— START Available data —

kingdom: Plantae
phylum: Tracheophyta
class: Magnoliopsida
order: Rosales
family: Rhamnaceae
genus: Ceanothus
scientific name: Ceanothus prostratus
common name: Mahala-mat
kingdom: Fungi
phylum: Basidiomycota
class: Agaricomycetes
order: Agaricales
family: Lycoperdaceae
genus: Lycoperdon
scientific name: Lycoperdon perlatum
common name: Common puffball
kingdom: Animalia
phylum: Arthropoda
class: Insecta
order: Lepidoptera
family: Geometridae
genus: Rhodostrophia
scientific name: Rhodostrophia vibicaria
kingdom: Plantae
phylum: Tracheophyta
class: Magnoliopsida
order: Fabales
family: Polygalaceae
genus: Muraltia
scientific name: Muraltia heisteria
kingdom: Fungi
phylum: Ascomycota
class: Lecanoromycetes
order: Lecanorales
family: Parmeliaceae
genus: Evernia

— END Available data —

» **Task description**:
Rewrite the lines for every item, putting "division" wherever "phylum" appears and leaving everything else unchanged.

» **Exercise result**:
kingdom: Plantae
division: Tracheophyta
class: Magnoliopsida
order: Rosales
family: Rhamnaceae
genus: Ceanothus
scientific name: Ceanothus prostratus
common name: Mahala-mat
kingdom: Fungi
division: Basidiomycota
class: Agaricomycetes
order: Agaricales
family: Lycoperdaceae
genus: Lycoperdon
scientific name: Lycoperdon perlatum
common name: Common puffball
kingdom: Animalia
division: Arthropoda
class: Insecta
order: Lepidoptera
family: Geometridae
genus: Rhodostrophia
scientific name: Rhodostrophia vibicaria
kingdom: Plantae
division: Tracheophyta
class: Magnoliopsida
order: Fabales
family: Polygalaceae
genus: Muraltia
scientific name: Muraltia heisteria
kingdom: Fungi
division: Ascomycota
class: Lecanoromycetes
order: Lecanorales
family: Parmeliaceae
genus: Evernia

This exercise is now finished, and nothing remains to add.